April 13, 2015. We're currently on our way back from DALI 2015; An extremely exciting small-scale meeting consisting of nothing but awesome talks and discussions.


November 4, 2014. Did you ever feel like designing a Gaussian kernel on a Riemannian manifold using the intrinsic metric? Or perhaps on a more general metric space? If so, you will want to tread lightly as this is generally not possible; check out our recent work on this if you're curious!


October 3, 2014. I just noticed that my Youtube channel has gotten more than one thousand views. Wow -- thanks for watching!


September 24, 2014. Gave a talk about Random Riemannian metrics in John's SLI group at MIT -- I absolutely love it when discussions outweigh presentations (fantastic crowd of people!)


September 23, 2014. Gave a Vision seminar at MIT about Grassmann averages -- a wonderfully sharp and interactive audience (and great food!)


September 17, 2014. Michael and Niklas presented our poster at MICCAI 2014 on using probabilistic numerics in tractography. There was a rather large interest in understanding the hidden uncertainties in the numerical algorithms we tend to take for granted -- wonderful!


September 12, 2014. Gave a talk on Grassmann Averages work at the Dept. of Biomedical Engineering at the City College of New York. Impressive work going on at Lucas's lab.


September 10, 2014. Presented the Grassmann Average work at the Columbia Statistics Department.
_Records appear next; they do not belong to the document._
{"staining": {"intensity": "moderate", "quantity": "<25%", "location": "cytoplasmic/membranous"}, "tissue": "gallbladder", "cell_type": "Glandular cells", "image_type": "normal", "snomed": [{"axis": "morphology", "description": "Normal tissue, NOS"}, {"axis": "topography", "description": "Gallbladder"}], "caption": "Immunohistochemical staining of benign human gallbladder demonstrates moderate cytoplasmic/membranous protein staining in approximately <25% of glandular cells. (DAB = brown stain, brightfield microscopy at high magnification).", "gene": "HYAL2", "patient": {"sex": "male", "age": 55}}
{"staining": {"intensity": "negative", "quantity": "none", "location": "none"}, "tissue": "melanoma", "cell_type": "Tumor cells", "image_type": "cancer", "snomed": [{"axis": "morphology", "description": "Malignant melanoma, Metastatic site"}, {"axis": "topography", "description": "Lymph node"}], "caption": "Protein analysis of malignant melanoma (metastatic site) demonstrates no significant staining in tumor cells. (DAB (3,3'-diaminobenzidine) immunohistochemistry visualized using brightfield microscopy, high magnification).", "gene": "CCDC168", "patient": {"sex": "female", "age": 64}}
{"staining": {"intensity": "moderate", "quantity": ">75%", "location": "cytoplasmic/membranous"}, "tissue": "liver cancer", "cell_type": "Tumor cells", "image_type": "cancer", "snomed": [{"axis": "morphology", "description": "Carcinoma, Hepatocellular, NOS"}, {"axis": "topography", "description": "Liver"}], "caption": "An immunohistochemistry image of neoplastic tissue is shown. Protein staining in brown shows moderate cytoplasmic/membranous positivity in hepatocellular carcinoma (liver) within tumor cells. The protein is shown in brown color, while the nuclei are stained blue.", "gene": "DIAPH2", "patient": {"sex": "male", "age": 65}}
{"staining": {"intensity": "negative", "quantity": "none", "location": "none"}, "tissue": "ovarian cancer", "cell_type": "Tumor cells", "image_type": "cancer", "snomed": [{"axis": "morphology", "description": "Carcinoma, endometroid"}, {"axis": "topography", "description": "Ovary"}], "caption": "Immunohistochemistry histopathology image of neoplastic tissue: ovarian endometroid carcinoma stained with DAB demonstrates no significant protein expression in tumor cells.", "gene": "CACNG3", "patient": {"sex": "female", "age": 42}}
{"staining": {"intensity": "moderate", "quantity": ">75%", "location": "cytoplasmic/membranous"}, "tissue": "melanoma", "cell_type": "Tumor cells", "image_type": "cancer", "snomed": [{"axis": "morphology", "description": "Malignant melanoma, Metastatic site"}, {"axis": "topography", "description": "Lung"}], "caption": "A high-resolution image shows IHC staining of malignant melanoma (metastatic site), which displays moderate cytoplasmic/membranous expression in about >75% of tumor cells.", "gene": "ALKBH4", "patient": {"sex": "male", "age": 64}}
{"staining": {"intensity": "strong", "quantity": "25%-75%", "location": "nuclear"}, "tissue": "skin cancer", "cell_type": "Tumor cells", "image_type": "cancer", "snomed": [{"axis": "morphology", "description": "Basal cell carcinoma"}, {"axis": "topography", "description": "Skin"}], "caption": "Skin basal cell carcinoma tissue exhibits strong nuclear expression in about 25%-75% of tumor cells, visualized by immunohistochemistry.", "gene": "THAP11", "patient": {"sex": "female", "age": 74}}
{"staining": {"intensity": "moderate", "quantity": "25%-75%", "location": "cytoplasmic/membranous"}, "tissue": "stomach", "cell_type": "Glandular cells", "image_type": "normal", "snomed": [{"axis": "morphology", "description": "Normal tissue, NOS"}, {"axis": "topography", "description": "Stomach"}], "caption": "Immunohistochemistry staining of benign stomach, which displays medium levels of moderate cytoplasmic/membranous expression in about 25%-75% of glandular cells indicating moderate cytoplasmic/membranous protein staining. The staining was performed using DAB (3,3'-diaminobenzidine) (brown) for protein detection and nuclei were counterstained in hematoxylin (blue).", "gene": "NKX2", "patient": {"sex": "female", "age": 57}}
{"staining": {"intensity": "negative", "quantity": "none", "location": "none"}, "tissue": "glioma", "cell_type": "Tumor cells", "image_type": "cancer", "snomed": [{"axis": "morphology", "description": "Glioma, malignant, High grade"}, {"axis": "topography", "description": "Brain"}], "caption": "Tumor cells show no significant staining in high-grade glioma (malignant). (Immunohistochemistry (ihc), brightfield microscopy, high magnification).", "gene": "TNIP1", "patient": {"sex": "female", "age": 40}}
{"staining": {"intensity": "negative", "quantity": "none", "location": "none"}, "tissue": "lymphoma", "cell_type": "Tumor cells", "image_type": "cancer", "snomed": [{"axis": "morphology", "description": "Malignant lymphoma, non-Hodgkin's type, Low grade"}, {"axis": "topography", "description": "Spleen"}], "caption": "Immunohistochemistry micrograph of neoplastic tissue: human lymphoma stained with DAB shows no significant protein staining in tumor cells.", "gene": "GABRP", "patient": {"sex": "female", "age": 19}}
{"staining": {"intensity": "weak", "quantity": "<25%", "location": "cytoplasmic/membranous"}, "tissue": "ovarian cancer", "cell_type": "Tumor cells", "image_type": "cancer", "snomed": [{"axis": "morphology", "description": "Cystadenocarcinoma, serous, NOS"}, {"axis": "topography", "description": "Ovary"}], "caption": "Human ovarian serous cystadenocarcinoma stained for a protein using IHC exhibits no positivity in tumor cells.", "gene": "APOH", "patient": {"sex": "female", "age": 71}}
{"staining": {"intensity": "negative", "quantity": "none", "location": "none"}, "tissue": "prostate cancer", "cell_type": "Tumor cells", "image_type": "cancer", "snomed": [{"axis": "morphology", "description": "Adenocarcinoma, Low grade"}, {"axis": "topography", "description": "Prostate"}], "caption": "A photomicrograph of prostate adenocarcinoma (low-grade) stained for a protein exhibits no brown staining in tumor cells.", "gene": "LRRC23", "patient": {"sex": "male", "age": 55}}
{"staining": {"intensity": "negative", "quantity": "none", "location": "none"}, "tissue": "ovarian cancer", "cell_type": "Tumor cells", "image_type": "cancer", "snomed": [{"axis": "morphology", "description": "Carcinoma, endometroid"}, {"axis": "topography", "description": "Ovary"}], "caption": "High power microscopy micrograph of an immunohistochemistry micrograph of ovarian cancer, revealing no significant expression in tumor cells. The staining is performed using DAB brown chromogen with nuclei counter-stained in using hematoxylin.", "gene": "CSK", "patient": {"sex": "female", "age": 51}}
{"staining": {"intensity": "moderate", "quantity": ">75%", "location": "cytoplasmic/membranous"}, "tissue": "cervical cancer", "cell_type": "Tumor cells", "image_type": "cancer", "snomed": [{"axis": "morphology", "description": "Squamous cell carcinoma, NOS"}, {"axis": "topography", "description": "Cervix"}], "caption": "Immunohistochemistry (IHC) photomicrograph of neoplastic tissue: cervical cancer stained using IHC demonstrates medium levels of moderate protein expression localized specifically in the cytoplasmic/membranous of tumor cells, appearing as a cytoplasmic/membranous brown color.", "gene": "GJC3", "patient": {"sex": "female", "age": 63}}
I really love giving talks in front of such an intelligent and interactive crowd.


August 28, 2014. Lectured the morning session of the Advanced Topics in Machine Learning summer school at DTU -- a rather fun interactive coding session on Geometric Statistics.


August 21, 2014. Attended the Roundtable on Probabilistic Numerics in Tubingen -- it seems the community is beginning to form!


August 7, 2014. The poster teaser video for our MICCAI 2014 paper is now online -- check it out!


August 7, 2014. My talk at CVPR 2014 on Grassmann Averages is now available at techtalks.tv -- enjoy!


July 2, 2014. Posted a blog entry about choices of subspace metrics for the Grassmann Average subspace estimator. Summary: for Gaussian data most metrics gives the first principal component as the subspace average.


June 27, 2014. Presented the paper Grassmann Averages for Scalable PCA at CVPR 2014. I'll link to the talk recording once it goes live.


June 24, 2014. Presented the poster for Model Transport: Towards Scalable Transfer Learning on manifolds with Michael at CVPR 2014. Much fun!


May 30, 2014. The paper Metrics for Probabilistic Geometries has been accepted at UAI 2014. It's all about distributions of manifolds in the form of random Riemannian metrics -- very exciting first steps!


April 14, 2014. The paper Probabilistic shortest path tractography in DTI using Gaussian Process ODE solvers has been accepted at MICCAI 2014. This is a cool case-study for probabilistic numerics.